If you pass in true as the second argument to Fix() then the function will print a small amount of debugging information when it is called.

Specifically it will output three lines of text: The input string it was asked to fix; the output string containing the fixed serialisation; and any unprocessed input that is left over after completing the process.

In general, this output is probably not going to be useful to anyone except me, but I am documenting it here, for completeness.

Compatibility

This script should work on all versions of PHP >= 5.0. There are no external dependencies.

Contributing

Reporting bugs

Please use the Github issue tracker to report any issues you encounter when using the tool.

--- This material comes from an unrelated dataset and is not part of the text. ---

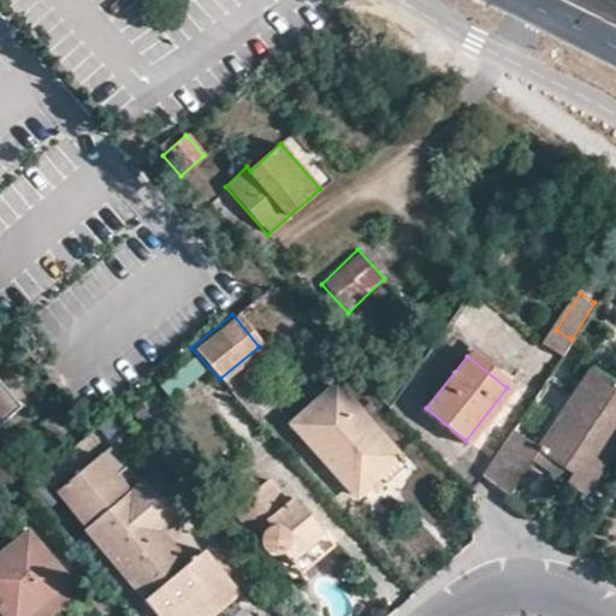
[(172,400),(206,375),(195,360),(160,384),(172,400)]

If you encounter a serialisation that is fixed in a surprising way that you think could be improved upon, please include both the original serialisation and the expected output of the tool as part of your error report.

Code contributions

Pull requests for fixes or enhancements will be gratefully received.

This project conforms to a coding standard, but this is not publicly documented. PRs will not be rejected for reasons of coding style (they will simply be fixed as part of the merge process) however, please do not attempt to refactor or 'fix' any existing code to match your favourite coding style. PRs that contain refactoring will be rejected.

Please make sure you add/update unit tests where appropriate.

Testing

The tests folder contains unit tests for the tool, which require PHPUnit in order to run. If you have PHPUnit installed, you simply need to run phpunit . from within the tests directory.

Additional unit tests are always welcome. Either submit a pull request, or create a new issue detailing the input string and expected output string and I will implement it for you.

Acknowledgements

The format for PHP serialised strings is not officially documented. This tool was built partly based on experimentation, but also on the very useful descriptions provided by the PHP Internals Book, a collaborative project to document the mysterious internal workings of PHP.

Prior to uploading to Github, the code was developed from scratch by Mark Clements (@MarkMaldaba). All subsequent contributions are as documented in the commit history.

License

This tool is licensed under the BSD 3-Clause Clear license. See LICENSE.txt for details.